### Required task:
Rewrite every line of the records below as a JSON list of strings, one string per line, leaving out blank lines.

### Data for this exercise:
·····

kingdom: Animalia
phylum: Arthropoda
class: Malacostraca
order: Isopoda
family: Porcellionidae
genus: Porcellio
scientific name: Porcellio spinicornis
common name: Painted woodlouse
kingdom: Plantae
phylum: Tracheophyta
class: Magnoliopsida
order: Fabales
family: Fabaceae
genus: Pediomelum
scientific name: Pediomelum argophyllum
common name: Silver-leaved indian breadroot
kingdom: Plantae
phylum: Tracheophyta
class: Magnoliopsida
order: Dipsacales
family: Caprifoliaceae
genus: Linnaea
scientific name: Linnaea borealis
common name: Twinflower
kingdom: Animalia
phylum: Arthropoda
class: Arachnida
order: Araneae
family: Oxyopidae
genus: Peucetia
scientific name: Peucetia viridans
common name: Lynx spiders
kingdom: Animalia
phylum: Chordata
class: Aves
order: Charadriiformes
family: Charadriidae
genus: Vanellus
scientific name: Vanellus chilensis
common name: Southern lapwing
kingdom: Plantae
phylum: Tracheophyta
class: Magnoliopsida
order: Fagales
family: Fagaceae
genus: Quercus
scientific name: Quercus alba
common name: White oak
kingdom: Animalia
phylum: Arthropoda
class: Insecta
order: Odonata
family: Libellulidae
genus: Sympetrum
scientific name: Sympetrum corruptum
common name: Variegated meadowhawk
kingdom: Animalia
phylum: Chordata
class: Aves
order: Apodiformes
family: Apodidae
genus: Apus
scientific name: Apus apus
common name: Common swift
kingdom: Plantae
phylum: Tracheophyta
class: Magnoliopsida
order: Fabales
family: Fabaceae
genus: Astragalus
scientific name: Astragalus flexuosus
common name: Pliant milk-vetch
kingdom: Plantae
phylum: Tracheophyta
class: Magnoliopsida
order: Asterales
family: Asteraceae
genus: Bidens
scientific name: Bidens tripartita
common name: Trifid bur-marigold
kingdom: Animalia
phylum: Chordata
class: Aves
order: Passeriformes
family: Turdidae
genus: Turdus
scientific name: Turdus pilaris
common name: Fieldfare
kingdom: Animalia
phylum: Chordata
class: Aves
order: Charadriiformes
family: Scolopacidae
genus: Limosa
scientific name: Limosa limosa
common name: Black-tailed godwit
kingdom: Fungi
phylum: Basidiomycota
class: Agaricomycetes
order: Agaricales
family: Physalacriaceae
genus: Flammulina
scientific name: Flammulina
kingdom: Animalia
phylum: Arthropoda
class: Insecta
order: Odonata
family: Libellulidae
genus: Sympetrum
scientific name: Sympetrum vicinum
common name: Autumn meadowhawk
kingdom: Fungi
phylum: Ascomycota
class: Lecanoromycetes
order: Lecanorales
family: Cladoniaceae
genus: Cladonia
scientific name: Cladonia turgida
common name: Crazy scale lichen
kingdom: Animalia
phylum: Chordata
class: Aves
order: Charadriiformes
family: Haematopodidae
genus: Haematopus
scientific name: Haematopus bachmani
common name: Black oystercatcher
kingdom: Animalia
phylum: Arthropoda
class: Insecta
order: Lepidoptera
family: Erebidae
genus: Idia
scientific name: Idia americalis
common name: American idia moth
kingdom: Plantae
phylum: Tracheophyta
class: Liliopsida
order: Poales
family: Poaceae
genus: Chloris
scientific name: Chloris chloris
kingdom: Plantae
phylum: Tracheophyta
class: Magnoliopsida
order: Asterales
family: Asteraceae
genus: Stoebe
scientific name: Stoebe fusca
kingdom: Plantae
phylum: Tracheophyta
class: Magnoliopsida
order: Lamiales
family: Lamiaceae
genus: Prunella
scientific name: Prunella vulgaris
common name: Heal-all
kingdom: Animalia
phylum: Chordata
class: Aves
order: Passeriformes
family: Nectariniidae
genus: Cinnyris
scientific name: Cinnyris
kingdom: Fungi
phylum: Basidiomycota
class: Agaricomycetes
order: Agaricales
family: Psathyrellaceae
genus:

·····

### Result for this exercise:
[
  "kingdom: Animalia",
  "phylum: Arthropoda",
  "class: Malacostraca",
  "order: Isopoda",
  "family: Porcellionidae",
  "genus: Porcellio",
  "scientific name: Porcellio spinicornis",
  "common name: Painted woodlouse",
  "kingdom: Plantae",
  "phylum: Tracheophyta",
  "class: Magnoliopsida",
  "order: Fabales",
  "family: Fabaceae",
  "genus: Pediomelum",
  "scientific name: Pediomelum argophyllum",
  "common name: Silver-leaved indian breadroot",
  "kingdom: Plantae",
  "phylum: Tracheophyta",
  "class: Magnoliopsida",
  "order: Dipsacales",
  "family: Caprifoliaceae",
  "genus: Linnaea",
  "scientific name: Linnaea borealis",
  "common name: Twinflower",
  "kingdom: Animalia",
  "phylum: Arthropoda",
  "class: Arachnida",
  "order: Araneae",
  "family: Oxyopidae",
  "genus: Peucetia",
  "scientific name: Peucetia viridans",
  "common name: Lynx spiders",
  "kingdom: Animalia",
  "phylum: Chordata",
  "class: Aves",
  "order: Charadriiformes",
  "family: Charadriidae",
  "genus: Vanellus",
  "scientific name: Vanellus chilensis",
  "common name: Southern lapwing",
  "kingdom: Plantae",
  "phylum: Tracheophyta",
  "class: Magnoliopsida",
  "order: Fagales",
  "family: Fagaceae",
  "genus: Quercus",
  "scientific name: Quercus alba",
  "common name: White oak",
  "kingdom: Animalia",
  "phylum: Arthropoda",
  "class: Insecta",
  "order: Odonata",
  "family: Libellulidae",
  "genus: Sympetrum",
  "scientific name: Sympetrum corruptum",
  "common name: Variegated meadowhawk",
  "kingdom: Animalia",
  "phylum: Chordata",
  "class: Aves",
  "order: Apodiformes",
  "family: Apodidae",
  "genus: Apus",
  "scientific name: Apus apus",
  "common name: Common swift",
  "kingdom: Plantae",
  "phylum: Tracheophyta",
  "class: Magnoliopsida",
  "order: Fabales",
  "family: Fabaceae",
  "genus: Astragalus",
  "scientific name: Astragalus flexuosus",
  "common name: Pliant milk-vetch",
  "kingdom: Plantae",
  "phylum: Tracheophyta",
  "class: Magnoliopsida",
  "order: Asterales",
  "family: Asteraceae",
  "genus: Bidens",
  "scientific name: Bidens tripartita",
  "common name: Trifid bur-marigold",
  "kingdom: Animalia",
  "phylum: Chordata",
  "class: Aves",
  "order: Passeriformes",
  "family: Turdidae",
  "genus: Turdus",
  "scientific name: Turdus pilaris",
  "common name: Fieldfare",
  "kingdom: Animalia",
  "phylum: Chordata",
  "class: Aves",
  "order: Charadriiformes",
  "family: Scolopacidae",
  "genus: Limosa",
  "scientific name: Limosa limosa",
  "common name: Black-tailed godwit",
  "kingdom: Fungi",
  "phylum: Basidiomycota",
  "class: Agaricomycetes",
  "order: Agaricales",
  "family: Physalacriaceae",
  "genus: Flammulina",
  "scientific name: Flammulina",
  "kingdom: Animalia",
  "phylum: Arthropoda",
  "class: Insecta",
  "order: Odonata",
  "family: Libellulidae",
  "genus: Sympetrum",
  "scientific name: Sympetrum vicinum",
  "common name: Autumn meadowhawk",
  "kingdom: Fungi",
  "phylum: Ascomycota",
  "class: Lecanoromycetes",
  "order: Lecanorales",
  "family: Cladoniaceae",
  "genus: Cladonia",
  "scientific name: Cladonia turgida",
  "common name: Crazy scale lichen",
  "kingdom: Animalia",
  "phylum: Chordata",
  "class: Aves",
  "order: Charadriiformes",
  "family: Haematopodidae",
  "genus: Haematopus",
  "scientific name: Haematopus bachmani",
  "common name: Black oystercatcher",
  "kingdom: Animalia",
  "phylum: Arthropoda",
  "class: Insecta",
  "order: Lepidoptera",
  "family: Erebidae",
  "genus: Idia",
  "scientific name: Idia americalis",
  "common name: American idia moth",
  "kingdom: Plantae",
  "phylum: Tracheophyta",
  "class: Liliopsida",
  "order: Poales",
  "family: Poaceae",
  "genus: Chloris",
  "scientific name: Chloris chloris",
  "kingdom: Plantae",
  "phylum: Tracheophyta",
  "class: Magnoliopsida",
  "order: Asterales",
  "family: Asteraceae",
  "genus: Stoebe",
  "scientific name: Stoebe fusca",
  "kingdom: Plantae",
  "phylum: Tracheophyta",
  "class: Magnoliopsida",
  "order: Lamiales",
  "family: Lamiaceae",
  "genus: Prunella",
  "scientific name: Prunella vulgaris",
  "common name: Heal-all",
  "kingdom: Animalia",
  "phylum: Chordata",
  "class: Aves",
  "order: Passeriformes",
  "family: Nectariniidae",
  "genus: Cinnyris",
  "scientific name: Cinnyris",
  "kingdom: Fungi",
  "phylum: Basidiomycota",
  "class: Agaricomycetes",
  "order: Agaricales",
  "family: Psathyrellaceae",
  "genus:"
]